*JOB*. Can you swap "Transcribe" for "Write out" in every one of the entries below and give the lines back with nothing else altered?

*DATA*.
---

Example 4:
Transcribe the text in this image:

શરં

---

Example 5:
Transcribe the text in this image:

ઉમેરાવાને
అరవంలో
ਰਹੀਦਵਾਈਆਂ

*FINAL RESULT*.
---

Example 4:
Write out the text in this image:

શરં

---

Example 5:
Write out the text in this image:

ઉમેરાવાને
అరవంలో
ਰਹੀਦਵਾਈਆਂ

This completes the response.